INPUT Block Start

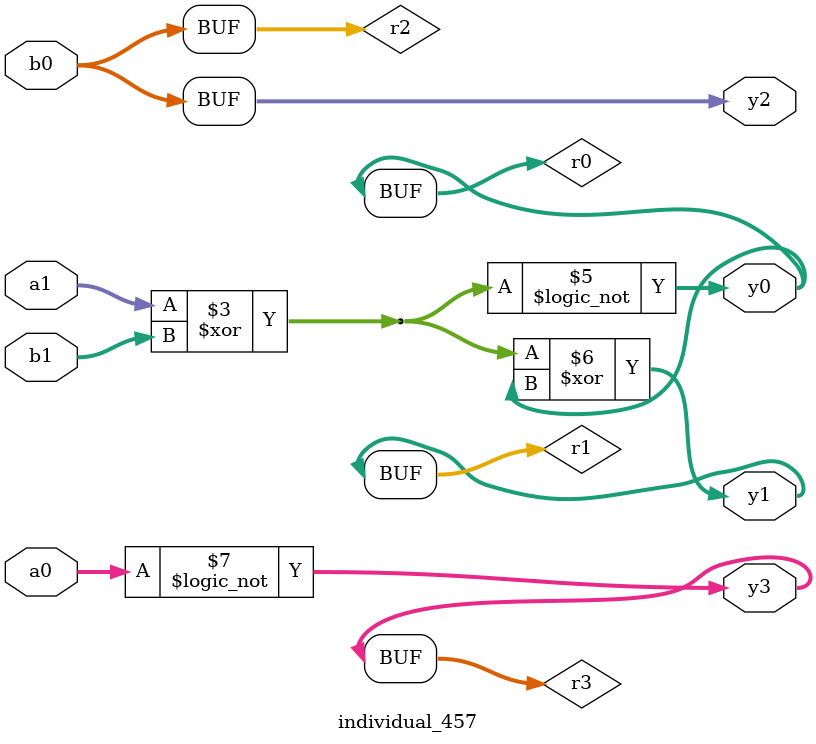
<source format=sv>
module individual_457(input logic [15:0] a1, input logic [15:0] a0, input logic [15:0] b1, input logic [15:0] b0, output logic [15:0] y3, output logic [15:0] y2, output logic [15:0] y1, output logic [15:0] y0);
logic [15:0] r0, r1, r2, r3; 
 always@(*) begin 
	 r0 = a0; r1 = a1; r2 = b0; r3 = b1; 
 	 r3 = ! b1 ;
 	 r1  ^=  b1 ;
 	 r3  &=  a1 ;
 	 r0 = ! r1 ;
 	 r1  ^=  r0 ;
 	 r3 = ! a0 ;
 	 y3 = r3; y2 = r2; y1 = r1; y0 = r0; 
end
endmodule
</source>
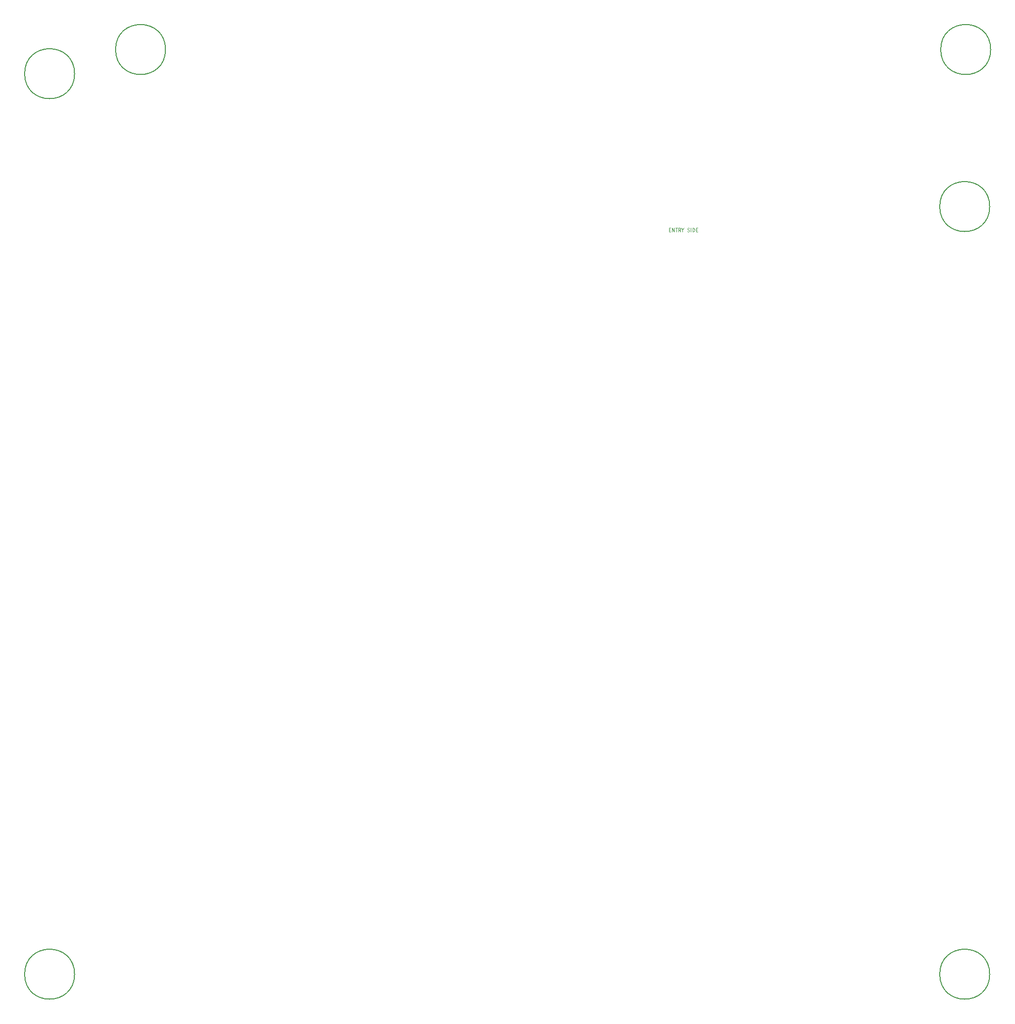
<source format=gbr>
G04 #@! TF.GenerationSoftware,KiCad,Pcbnew,5.1.5+dfsg1-2build2*
G04 #@! TF.CreationDate,2021-02-17T11:04:07+00:00*
G04 #@! TF.ProjectId,HILTOP_Motherboard,48494c54-4f50-45f4-9d6f-74686572626f,Rev C*
G04 #@! TF.SameCoordinates,Original*
G04 #@! TF.FileFunction,Other,Comment*
%FSLAX46Y46*%
G04 Gerber Fmt 4.6, Leading zero omitted, Abs format (unit mm)*
G04 Created by KiCad (PCBNEW 5.1.5+dfsg1-2build2) date 2021-02-17 11:04:07*
%MOMM*%
%LPD*%
G04 APERTURE LIST*
%ADD10C,0.150000*%
%ADD11C,0.060000*%
G04 APERTURE END LIST*
D10*
X60650000Y-60160000D02*
G75*
G03X60650000Y-60160000I-4300000J0D01*
G01*
X76300000Y-56000000D02*
G75*
G03X76300000Y-56000000I-4300000J0D01*
G01*
X218300000Y-56000000D02*
G75*
G03X218300000Y-56000000I-4300000J0D01*
G01*
X218130000Y-83020000D02*
G75*
G03X218130000Y-83020000I-4300000J0D01*
G01*
X218130000Y-215100000D02*
G75*
G03X218130000Y-215100000I-4300000J0D01*
G01*
X60650000Y-215100000D02*
G75*
G03X60650000Y-215100000I-4300000J0D01*
G01*
D11*
X162942857Y-87007142D02*
X163142857Y-87007142D01*
X163228571Y-87321428D02*
X162942857Y-87321428D01*
X162942857Y-86721428D01*
X163228571Y-86721428D01*
X163485714Y-87321428D02*
X163485714Y-86721428D01*
X163828571Y-87321428D01*
X163828571Y-86721428D01*
X164028571Y-86721428D02*
X164371428Y-86721428D01*
X164200000Y-87321428D02*
X164200000Y-86721428D01*
X164914285Y-87321428D02*
X164714285Y-87035714D01*
X164571428Y-87321428D02*
X164571428Y-86721428D01*
X164800000Y-86721428D01*
X164857142Y-86750000D01*
X164885714Y-86778571D01*
X164914285Y-86835714D01*
X164914285Y-86921428D01*
X164885714Y-86978571D01*
X164857142Y-87007142D01*
X164800000Y-87035714D01*
X164571428Y-87035714D01*
X165285714Y-87035714D02*
X165285714Y-87321428D01*
X165085714Y-86721428D02*
X165285714Y-87035714D01*
X165485714Y-86721428D01*
X166114285Y-87292857D02*
X166200000Y-87321428D01*
X166342857Y-87321428D01*
X166400000Y-87292857D01*
X166428571Y-87264285D01*
X166457142Y-87207142D01*
X166457142Y-87150000D01*
X166428571Y-87092857D01*
X166400000Y-87064285D01*
X166342857Y-87035714D01*
X166228571Y-87007142D01*
X166171428Y-86978571D01*
X166142857Y-86950000D01*
X166114285Y-86892857D01*
X166114285Y-86835714D01*
X166142857Y-86778571D01*
X166171428Y-86750000D01*
X166228571Y-86721428D01*
X166371428Y-86721428D01*
X166457142Y-86750000D01*
X166714285Y-87321428D02*
X166714285Y-86721428D01*
X167000000Y-87321428D02*
X167000000Y-86721428D01*
X167142857Y-86721428D01*
X167228571Y-86750000D01*
X167285714Y-86807142D01*
X167314285Y-86864285D01*
X167342857Y-86978571D01*
X167342857Y-87064285D01*
X167314285Y-87178571D01*
X167285714Y-87235714D01*
X167228571Y-87292857D01*
X167142857Y-87321428D01*
X167000000Y-87321428D01*
X167600000Y-87007142D02*
X167800000Y-87007142D01*
X167885714Y-87321428D02*
X167600000Y-87321428D01*
X167600000Y-86721428D01*
X167885714Y-86721428D01*
M02*

</source>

INPUT Block End

Find all lines in the records that hold the word "format". Copy them.

§ WRITTEN RESPONSE
<source format=sv>
<source format=gbr>
G04 Gerber Fmt 4.6, Leading zero omitted, Abs format (unit mm)*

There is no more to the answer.